Auf zahlreichen Reisen habe Sandtner Eindrücke und Ideen für ihre Kunst gesammelt. „Vor Ort hielt sie diese in schnellen Zeichnungen fest, die vom Reiz des Unmittelbaren leben.“ Ihre wichtigste Inspirationsquelle sei allerdings ihre Sammlung von mehr als 17.000 Objekten gewesen, die den Grundstock der von ihr gegründeten Textilmuseums bildeten. „In ihrer Sammlung sah Hilda Sandtner selbst jedoch die Essenz ihrer pädagogischen Tätigkeit. Denn sie sammelte nie nur um den Sammelns Willen.“ Großartige Kunstwerke seien ihr ebenso viel wert gewesen wie einfachste, aber kreativ gestaltete Gebrauchsgegenstände.

Als Professorin der Kunstpädagogik, betonte Museumsleiterin Haber, habe sie ihr Hauptaugenmerk auf das Textile gelegt. „Dass sie als Künstlerin heute nicht mehr so sehr im Bewusstsein ist, liegt vielleicht auch an ihrer Bescheidenheit. Für sie stand das Werk im Vordergrund.“ So hätte sie heute wohl über das Fastentuch gesprochen, das den Altar in der Stadtpfarrkirche verhüllt. Sie hätte als tiefgläubige Christin ebenso über dessen Bedeutung und Funktion gesprochen, wie auch über die eingesetzten Techniken und die verwendeten Materialien. Und vielleicht auch darüber, warum sie zunächst den Auferstandenen ins Zentrum stellen wollte und nun - statt des leidenden Christus am Kreuz - der Gekreuzigte als strahlender Sieger über den Tod dargestellt ist.  

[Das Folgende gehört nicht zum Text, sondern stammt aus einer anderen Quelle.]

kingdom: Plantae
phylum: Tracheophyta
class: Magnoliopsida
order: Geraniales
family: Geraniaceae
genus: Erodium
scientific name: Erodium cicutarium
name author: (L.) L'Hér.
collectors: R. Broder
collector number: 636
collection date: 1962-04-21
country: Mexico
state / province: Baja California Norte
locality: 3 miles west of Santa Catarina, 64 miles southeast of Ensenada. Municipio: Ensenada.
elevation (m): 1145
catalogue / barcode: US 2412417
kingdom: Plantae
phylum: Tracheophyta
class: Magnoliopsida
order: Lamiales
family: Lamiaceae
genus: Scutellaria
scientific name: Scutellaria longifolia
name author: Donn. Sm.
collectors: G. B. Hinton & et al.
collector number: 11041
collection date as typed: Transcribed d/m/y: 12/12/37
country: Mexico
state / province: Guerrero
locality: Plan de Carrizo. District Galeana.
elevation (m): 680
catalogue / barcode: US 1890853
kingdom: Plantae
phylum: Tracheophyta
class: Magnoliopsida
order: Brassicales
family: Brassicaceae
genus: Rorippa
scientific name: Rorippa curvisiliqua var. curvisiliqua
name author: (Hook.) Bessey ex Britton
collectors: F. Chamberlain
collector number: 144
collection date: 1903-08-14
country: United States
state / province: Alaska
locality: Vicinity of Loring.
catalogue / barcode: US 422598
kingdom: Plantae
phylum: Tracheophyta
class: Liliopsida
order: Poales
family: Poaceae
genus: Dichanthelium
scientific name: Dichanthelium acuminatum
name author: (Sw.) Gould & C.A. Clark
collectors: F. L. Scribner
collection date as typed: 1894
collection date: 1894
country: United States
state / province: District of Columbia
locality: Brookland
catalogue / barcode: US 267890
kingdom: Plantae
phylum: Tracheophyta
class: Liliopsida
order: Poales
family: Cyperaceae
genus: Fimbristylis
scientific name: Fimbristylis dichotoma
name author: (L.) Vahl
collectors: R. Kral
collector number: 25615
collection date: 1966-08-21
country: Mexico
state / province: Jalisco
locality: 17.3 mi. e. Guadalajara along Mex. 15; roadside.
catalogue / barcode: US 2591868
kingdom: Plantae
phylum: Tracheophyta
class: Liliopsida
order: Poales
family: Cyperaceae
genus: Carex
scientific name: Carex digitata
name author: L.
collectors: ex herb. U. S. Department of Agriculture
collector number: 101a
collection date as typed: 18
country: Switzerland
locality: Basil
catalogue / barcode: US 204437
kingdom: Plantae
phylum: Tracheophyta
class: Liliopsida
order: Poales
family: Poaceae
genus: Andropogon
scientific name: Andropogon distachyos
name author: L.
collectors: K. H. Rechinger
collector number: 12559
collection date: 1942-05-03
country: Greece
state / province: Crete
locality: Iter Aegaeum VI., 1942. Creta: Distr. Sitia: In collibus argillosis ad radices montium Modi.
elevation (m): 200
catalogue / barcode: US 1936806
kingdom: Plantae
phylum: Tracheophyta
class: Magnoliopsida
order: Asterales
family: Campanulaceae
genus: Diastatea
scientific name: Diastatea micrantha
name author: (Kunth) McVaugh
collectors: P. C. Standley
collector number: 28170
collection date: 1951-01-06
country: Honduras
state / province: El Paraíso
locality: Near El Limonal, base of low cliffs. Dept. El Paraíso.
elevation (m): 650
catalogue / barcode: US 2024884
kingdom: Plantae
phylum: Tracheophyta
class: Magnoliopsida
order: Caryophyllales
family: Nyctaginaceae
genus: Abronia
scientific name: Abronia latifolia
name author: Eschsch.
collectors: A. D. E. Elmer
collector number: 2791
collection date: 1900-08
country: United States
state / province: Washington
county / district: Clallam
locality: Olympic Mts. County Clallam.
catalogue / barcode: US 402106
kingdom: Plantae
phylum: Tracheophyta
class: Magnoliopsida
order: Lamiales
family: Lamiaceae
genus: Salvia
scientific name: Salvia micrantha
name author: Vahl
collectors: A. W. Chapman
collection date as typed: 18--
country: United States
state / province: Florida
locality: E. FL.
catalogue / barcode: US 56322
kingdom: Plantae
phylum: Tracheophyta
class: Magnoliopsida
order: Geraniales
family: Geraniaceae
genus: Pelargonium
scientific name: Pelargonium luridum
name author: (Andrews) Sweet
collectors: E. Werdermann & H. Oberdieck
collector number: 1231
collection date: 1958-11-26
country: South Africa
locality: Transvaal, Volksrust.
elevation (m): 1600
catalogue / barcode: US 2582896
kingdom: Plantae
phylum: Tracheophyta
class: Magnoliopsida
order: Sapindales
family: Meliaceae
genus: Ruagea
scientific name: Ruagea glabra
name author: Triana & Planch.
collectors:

Nach der Begegnung und dem Austausch im historischen Silvestersaal nutzten die Gäste die Gelegenheit, sich die Sammlung von Hilda Sandtner in dem von ihr gestifteten Textilmuseum persönlich anzuschauen.

 

Zu Künstlerin und Werk

Nach Abschluss ihres Studiums an der Akademie für Bildende Künste in München war Hilda Sandtner zunächst als Kunsterzieherin und als Porzellanmalerin in der Oberpfalz tätig. 1959 wechselte sie als Dozentin an die Pädagogische Hochschule Augsburg, wo sie den Fachbereich Kunsterziehung aufbaute. Nach der Eingliederung des Institutes in die neu gegründete Universität übernahm sie 1976 bis zu ihrer Emeritierung im Jahr 1984 die Leitung des Lehrstuhls für Kunsterziehung.

Für zahlreiche Kirchen im Raum Augsburg und in Schwaben gestaltete sie großformatige farbenfrohe Fenster und Wände mit Glasmosaiken. Eindrucksvolle Beispiele ihrer Arbeit sind etwa in der Pfarrkirche St. Elisabeth in Augsburg-Lechhausen zu sehen, wo Sandtner ein mehrteiliges Glasmosaik mit Szenen aus dem Leben der Kirchenpatronin Elisabeth von Thüringen sowie zwei runde Fenster unter der Empore und ein hohes Rundbogenfenster gestaltete.

Hilda Sandtner verfügte über eine umfassende Privatsammlung von Textilien und Kunstgegenständen aller Art, die sie nach der Errichtung einer Stiftung 1984 der Stadt Mindelheim übereignete. Die Sandtner-Sammlung bildete den Grundstock des Textilmuseums Mindelheim, das 1986 im zweiten Stock des als Museumsgebäude umgenutzten ehemaligen Jesuitenkollegs Mindelheim eröffnet wurde.